In diesen Jahren war Ferlov mehrmals in Gudhjem, wo sie ihre Freundinnen Lisbeth und Gertrud Hjorth besuchte, die Töpferinnen waren. Im Sommer 1935 war sie mit ihren Freunden Bille und Mortensen in Gudhjem. Sie stellten Skulpturen aus gefundenen Zweigen her, und Sonja Ferlov schuf unter anderem das Objekt „Lebende Zweige“, mit dem sie ihr Debüt auf der Ausstellung „Maler nach 1932. Die surrealistische Ausstellung“ in Odense gab. Im selben Jahr starb Ferlovs Vater.
Ferlov debütierte 1935 auf dem jährlichen „Herbstsalon der Künstler [Kunstnernes Efterårsudstilling]“ mit zwei Gipsskulpturen, „Vogel mit Jungtier“ und „Zwei lebende Wesen“.
Werke
Den Sommer 1936 verbrachte Ferlov u.a. mit Bille, Mortensen, Utzon-Frank und Øllgaard in Rørvig. Hier schuf Ferlov die Skulptur „Eule“ (zerstört), die als Gipsabguss auf der „Kunstnernes Efterårsudstilling [Herbstsalon der Künstler]“ in Kopenhagen gezeigt wurde. Ihre frühen skulpturalen Assemblagen aus Ästen und organischen Materialien (Objet trouvés) wurden von den Dada-Skulpturen von Hans Arp und Kurt Schwitters beeinflusst.
Im Herbst 1936 zog die 25-jährige Künstlerin nach Paris, wo sie bezog ein Atelier in der Rue du Moulin-Vert in Montparnasse, im selben Gebäude wie Alberto Giacometti, mit dem sie sich anfreundete.
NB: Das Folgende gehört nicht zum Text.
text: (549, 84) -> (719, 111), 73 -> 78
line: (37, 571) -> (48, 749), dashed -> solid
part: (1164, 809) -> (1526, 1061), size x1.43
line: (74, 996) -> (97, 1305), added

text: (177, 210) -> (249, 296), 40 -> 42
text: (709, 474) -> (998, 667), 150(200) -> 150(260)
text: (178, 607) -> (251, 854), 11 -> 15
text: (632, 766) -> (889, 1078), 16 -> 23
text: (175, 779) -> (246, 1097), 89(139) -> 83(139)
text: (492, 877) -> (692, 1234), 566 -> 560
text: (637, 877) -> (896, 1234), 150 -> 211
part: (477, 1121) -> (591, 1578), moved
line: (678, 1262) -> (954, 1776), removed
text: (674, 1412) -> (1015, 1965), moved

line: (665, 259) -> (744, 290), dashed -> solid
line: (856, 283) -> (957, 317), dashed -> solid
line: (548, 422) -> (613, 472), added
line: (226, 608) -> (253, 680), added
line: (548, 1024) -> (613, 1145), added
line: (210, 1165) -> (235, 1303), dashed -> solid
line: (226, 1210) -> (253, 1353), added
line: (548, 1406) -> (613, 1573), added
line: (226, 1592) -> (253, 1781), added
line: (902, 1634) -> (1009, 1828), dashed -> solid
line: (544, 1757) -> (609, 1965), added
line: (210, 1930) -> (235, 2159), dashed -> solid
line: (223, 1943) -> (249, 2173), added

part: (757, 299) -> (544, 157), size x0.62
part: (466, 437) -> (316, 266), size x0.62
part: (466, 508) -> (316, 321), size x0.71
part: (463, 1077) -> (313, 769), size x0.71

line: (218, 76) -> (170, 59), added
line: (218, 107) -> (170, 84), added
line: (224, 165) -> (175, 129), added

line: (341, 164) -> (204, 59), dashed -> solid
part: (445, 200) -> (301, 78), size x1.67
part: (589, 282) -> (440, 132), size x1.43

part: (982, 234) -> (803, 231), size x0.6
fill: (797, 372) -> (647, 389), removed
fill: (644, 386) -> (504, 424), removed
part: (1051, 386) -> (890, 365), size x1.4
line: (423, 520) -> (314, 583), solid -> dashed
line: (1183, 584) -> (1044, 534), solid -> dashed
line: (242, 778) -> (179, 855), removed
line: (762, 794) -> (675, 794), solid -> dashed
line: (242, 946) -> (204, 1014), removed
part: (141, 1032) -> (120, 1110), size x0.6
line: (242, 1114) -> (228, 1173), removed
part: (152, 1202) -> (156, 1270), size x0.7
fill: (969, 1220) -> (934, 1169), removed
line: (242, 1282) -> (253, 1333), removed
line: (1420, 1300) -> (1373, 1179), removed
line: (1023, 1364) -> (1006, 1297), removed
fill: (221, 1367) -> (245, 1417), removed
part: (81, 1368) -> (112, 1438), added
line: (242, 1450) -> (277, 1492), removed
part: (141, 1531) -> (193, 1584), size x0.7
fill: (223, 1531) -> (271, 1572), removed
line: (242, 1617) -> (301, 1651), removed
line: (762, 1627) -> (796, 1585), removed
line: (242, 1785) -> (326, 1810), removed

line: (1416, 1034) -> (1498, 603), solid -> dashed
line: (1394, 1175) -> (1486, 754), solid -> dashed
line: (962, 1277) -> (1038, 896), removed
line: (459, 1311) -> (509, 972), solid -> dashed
Auch Max Ernst gehörte zu ihren Bekannten. Ferlov war bis 1942 an der École nationale supérieure des beaux-arts de Paris eingeschrieben. Die Dänin stellte zusammen mit einer Reihe prominenter Surrealist:innen wie Max Ernst und Yves Tanguy auf der internationalen Ausstellung „Linie“ in Kopenhagen aus. Davor hatten sie und ihre Freunde viele Surrealist:innen in Paris aufgesucht, um Werke für die Ausstellung zu leihen. Sie besuchte unter anderem den Künstler Joan Miró, der ihr eine Zeichnung schenkte.
Zweiter Weltkrieg
Schon in Dänemark hatte sich Sonja Ferlov für nicht-westliche Kunst interessiert, aber in Paris wurde dieses Interesse und Wissen noch vertieft. Gemeinsam mit Bille besucht sie das neu eröffnete Völkerkundemuseum Musée de l'Homme. Durch ihre dänischen Freund:innen lernt sie den südafrikanischen Künstler Ernest Mancoba (1904-2002) kennen, der nach Paris gezogen war, um an der Ècole des Arts Décoratifs zu studieren. Sonja Ferlov und Ernest Mancoba wurden ein Liebespaar, und er bekam ein Atelier in der Rue Hippolyte-Maindron, neben ihrer Wohnung und ihrem Atelier. Als im September 1939 der Zweite Weltkrieg in Frankreich ausbrach, beschlossen Ferlov und Mancoba, nach Dänemark zu ziehen, aber Ernest Mancoba erhielt kein Einreisevisum und musste in Paris bleiben.
So kehrte Sonja Ferlov nach Paris zurück. Ernest Mancoba, der die britische Staatsbürgerschaft besaß, war im deutschen Kriegsgefangenenlager La Grande Caserne in St. Louis Denis nördlich von Paris interniert. Ferlov besuchte ihn im Lager und heiratete ihn im Juni 1942 in La Grande Caserne. Sonja Ferlov nannte sich fortan Ferlov Mancoba. Sonja Ferlov Mancobas Mutter starb 1942.
Am 6. Juni 1946 wurden Sonja Ferlov Mancoba und Ernest Mancoba Eltern ihres einzigen Kindes, Marc Mancoba, genannt Wonga (1946-2015), der später selbst Künstler wurde.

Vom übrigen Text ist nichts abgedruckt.